* The problem:
What is needed is an exact copy of the entries below, from the line that contains "Figure 4. Array" through the final line, both included, and nothing else.

++++++

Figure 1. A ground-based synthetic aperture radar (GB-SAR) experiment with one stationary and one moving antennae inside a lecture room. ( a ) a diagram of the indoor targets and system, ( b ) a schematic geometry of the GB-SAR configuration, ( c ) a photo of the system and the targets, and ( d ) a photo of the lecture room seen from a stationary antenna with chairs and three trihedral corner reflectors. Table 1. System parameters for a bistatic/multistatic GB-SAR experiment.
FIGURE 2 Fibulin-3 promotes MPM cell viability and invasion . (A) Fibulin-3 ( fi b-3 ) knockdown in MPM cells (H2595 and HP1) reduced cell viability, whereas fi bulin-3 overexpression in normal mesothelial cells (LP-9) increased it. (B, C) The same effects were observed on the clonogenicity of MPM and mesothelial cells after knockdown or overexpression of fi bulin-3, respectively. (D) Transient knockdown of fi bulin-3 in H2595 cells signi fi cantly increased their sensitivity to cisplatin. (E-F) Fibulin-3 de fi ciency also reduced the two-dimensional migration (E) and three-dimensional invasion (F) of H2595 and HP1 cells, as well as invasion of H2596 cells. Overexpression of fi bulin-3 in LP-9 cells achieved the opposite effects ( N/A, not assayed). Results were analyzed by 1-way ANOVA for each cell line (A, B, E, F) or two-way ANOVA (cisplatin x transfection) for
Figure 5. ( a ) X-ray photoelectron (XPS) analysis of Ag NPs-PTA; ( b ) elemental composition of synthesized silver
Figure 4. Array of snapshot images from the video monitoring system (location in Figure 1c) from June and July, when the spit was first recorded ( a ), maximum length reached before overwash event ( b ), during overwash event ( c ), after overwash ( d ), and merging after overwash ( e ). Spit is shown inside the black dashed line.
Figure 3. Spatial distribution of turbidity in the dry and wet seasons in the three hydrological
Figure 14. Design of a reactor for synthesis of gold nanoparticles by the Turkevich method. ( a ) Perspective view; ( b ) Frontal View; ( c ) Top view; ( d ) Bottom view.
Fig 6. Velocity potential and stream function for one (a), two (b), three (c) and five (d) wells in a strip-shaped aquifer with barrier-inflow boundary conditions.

++++++

* Problem solution:
Figure 4. Array of snapshot images from the video monitoring system (location in Figure 1c) from June and July, when the spit was first recorded ( a ), maximum length reached before overwash event ( b ), during overwash event ( c ), after overwash ( d ), and merging after overwash ( e ). Spit is shown inside the black dashed line.
Figure 3. Spatial distribution of turbidity in the dry and wet seasons in the three hydrological
Figure 14. Design of a reactor for synthesis of gold nanoparticles by the Turkevich method. ( a ) Perspective view; ( b ) Frontal View; ( c ) Top view; ( d ) Bottom view.
Fig 6. Velocity potential and stream function for one (a), two (b), three (c) and five (d) wells in a strip-shaped aquifer with barrier-inflow boundary conditions.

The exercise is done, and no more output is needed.